(EXCERPT TO READ begins)
View previous topic :: View next topic 
Author 
Message 
MattJones Just Arrived
Joined: 03 May 2005 Posts: 0

Posted: Wed May 04, 2005 2:28 am Post subject: One Way Hash Function 


Is there anyone can tell why One way Hash Function is hard to reverse?
such as MD5, even obtain the hash value by brute force, why still not possible to reverse the message?
furthermore, if a message been signed by MD5, so that there is a 16btye(i.e. 128 bit) hash value generated. now someone gets the message(may be transferred via Internet), and also generates the hash value of this message. Can I just use the first few btyes of both hash values to confirm two messages are identical? I think just use a few bytes is not enough, should use all the bytes to compare, even though two hash values are the same, it still cannot perfectly guarantee two messages are the same since collision might occur, so I just wonder if a collision is potentially to be occurred, so why still use hash function(MD5) to verify whether the message has been altered?
I will be much appreciate if someone can answer my questions. Cheers
Matt


Back to top 


Silverleaf Trusted SF Member
Joined: 01 May 2005 Posts: 0 Location: Adelaide, Australia

Posted: Wed May 04, 2005 5:28 am Post subject: 


Hi Matt,
Trying to recover a message that you only know a one way hash of by brute force is impractical because, unlike trying to brute force an ecryption key, which is of a wellknown length, one has to try an infinite number of possibilities, since one way hash functions typically accept an input of any size. It is hard enough trying to brute force, say, a 256 bit encryption key  trying to brute force a message which could be hundreds of megabytes long is essentially impossible.
As for your question as to whether or not it is sufficient to compare only the first few bytes of a hash to see if two messages are identical  I'm not sure why you'd want to do this. Comparing two 8 byte strings, say, is not significantly easier or faster than comparing two 16 byte strings. However, if there was a really compelling reason to do so  don't quote me, but I *think* that one of the design criterion of MD5 was that changing a single bit in the input message would cause a change in at least half of the bits of the resulting hash. So, bearing this in mind, if, say, two hashes have 8 bytes in common (ie: only half the bits of one hash differ from the other) then you could propbably say with some certainty that the inputs are "probably" identical or at least similar. I'm really not too sure of this, though, so unless somebody more knowledgable comes along and confirms it, I wouldn't start only comparing a few bytes. In fact, even if it was confirmed, I wouldn't do that  comparing all 16 bytes is practically no extra time or effort, and will give you the most confidence about the messages being identical.
(EXCERPT TO READ ends)
## ASSIGNED TASK 1
Count the lines of the listing that contain the string "sécurité", matching case exactly, and reply with that number alone.
The forum thread on one-way hash functions and the listing that follows it have no connection to each other.
(ENTRIES PROVIDED begins)
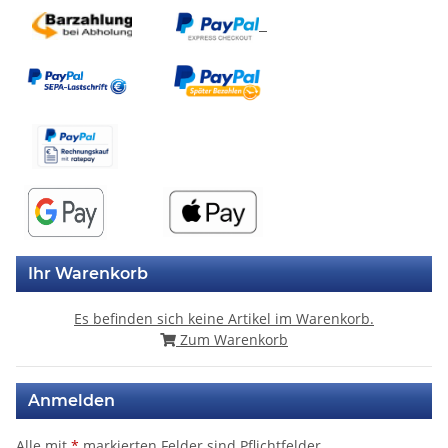
Ihr Warenkorb
Es befinden sich keine Artikel im Warenkorb.
Zum Warenkorb
Anmelden
Alle mit
*
markierten Felder sind Pflichtfelder.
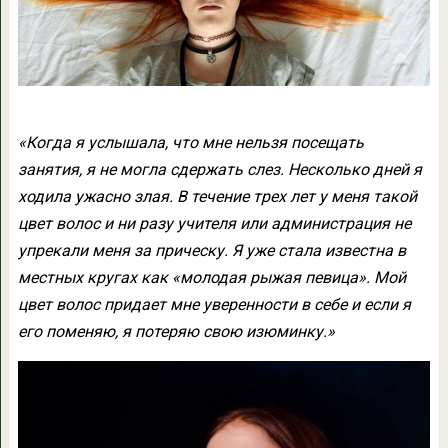
«Когда я услышала, что мне нельзя посещать
занятия, я не могла сдержать слез. Несколько дней я
ходила ужасно злая. В течение трех лет у меня такой
цвет волос и ни разу учителя или администрация не
упрекали меня за прическу. Я уже стала известна в
местных кругах как «молодая рыжая певица». Мой
цвет волос придает мне уверенности в себе и если я
его поменяю, я потеряю свою изюминку.»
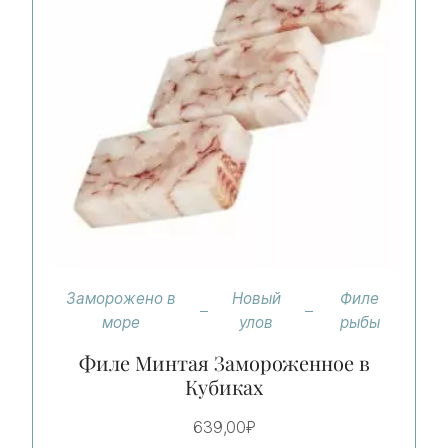
Заморожено в
Новый
Филе
море
улов
рыбы
Филе Минтая Замороженное в
Кубиках
639,00
₽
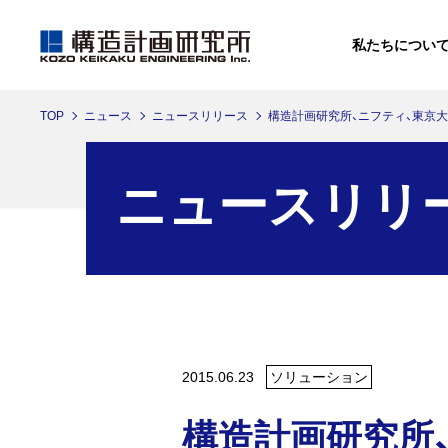
私たちについ
TOP
ニュース
ニュースリリース
構造計画研究所、ニフティ、東京
私たちについて
ソリューション
ニュース
イベントレポート
ニュースリリ
イベントレポートへ
私たちについてへ
ソリューションへ
ニュースへ
2015.06.23
ソリューション
構造計画研究所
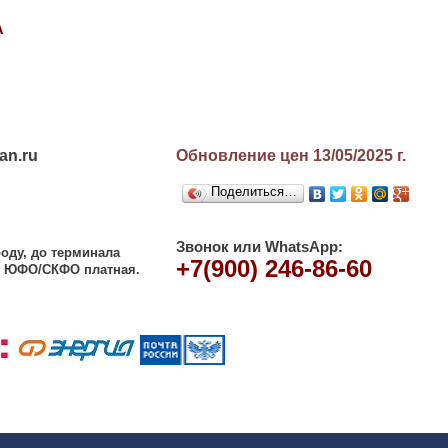
А
an.ru
Обновление цен 13/05/2025
г.
Поделиться…
Звонок или WhatsApp:
оду, до терминала
+7(900) 246-86-60
 и ЮФО/СКФО платная.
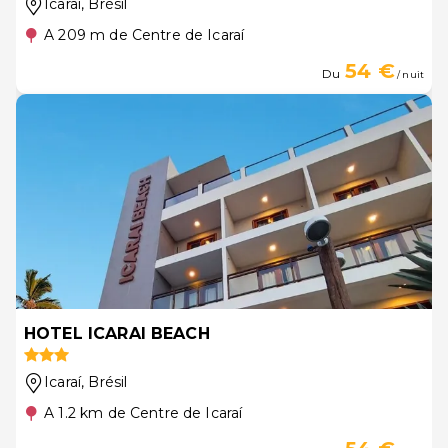
Icaraí
, Brésil
A 209 m de Centre de Icaraí
54 €
Du
/ nuit
HOTEL ICARAI BEACH
Icaraí
, Brésil
A 1.2 km de Centre de Icaraí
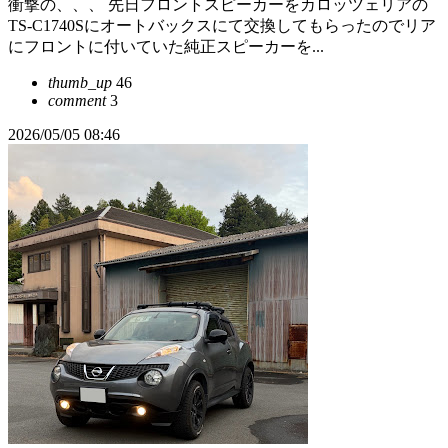
衝撃の、、、 先日フロントスピーカーをカロッツェリアの
TS-C1740Sにオートバックスにて交換してもらったのでリア
にフロントに付いていた純正スピーカーを...
thumb_up
46
comment
3
2026/05/05 08:46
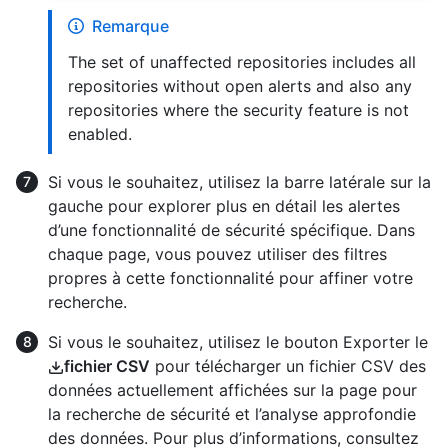
Remarque
The set of unaffected repositories includes all
repositories without open alerts and also any
repositories where the security feature is not
enabled.
Si vous le souhaitez, utilisez la barre latérale sur la
gauche pour explorer plus en détail les alertes
d’une fonctionnalité de sécurité spécifique. Dans
chaque page, vous pouvez utiliser des filtres
propres à cette fonctionnalité pour affiner votre
recherche.
Si vous le souhaitez, utilisez le bouton Exporter le
fichier CSV
pour télécharger un fichier CSV des
données actuellement affichées sur la page pour
la recherche de sécurité et l’analyse approfondie
des données. Pour plus d’informations, consultez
(ENTRIES PROVIDED ends)
## ASSIGNED TASK 2
Rewrite the stretch of the forum thread on one-way hash functions from "Is there anyone" through "reverse the message?", replacing every occurrence of "MD5" with "SHA-1".

## TASK ANSWER 1
2

## TASK ANSWER 2
Is there anyone can tell why One way Hash Function is hard to reverse?
such as SHA-1, even obtain the hash value by brute force, why still not possible to reverse the message?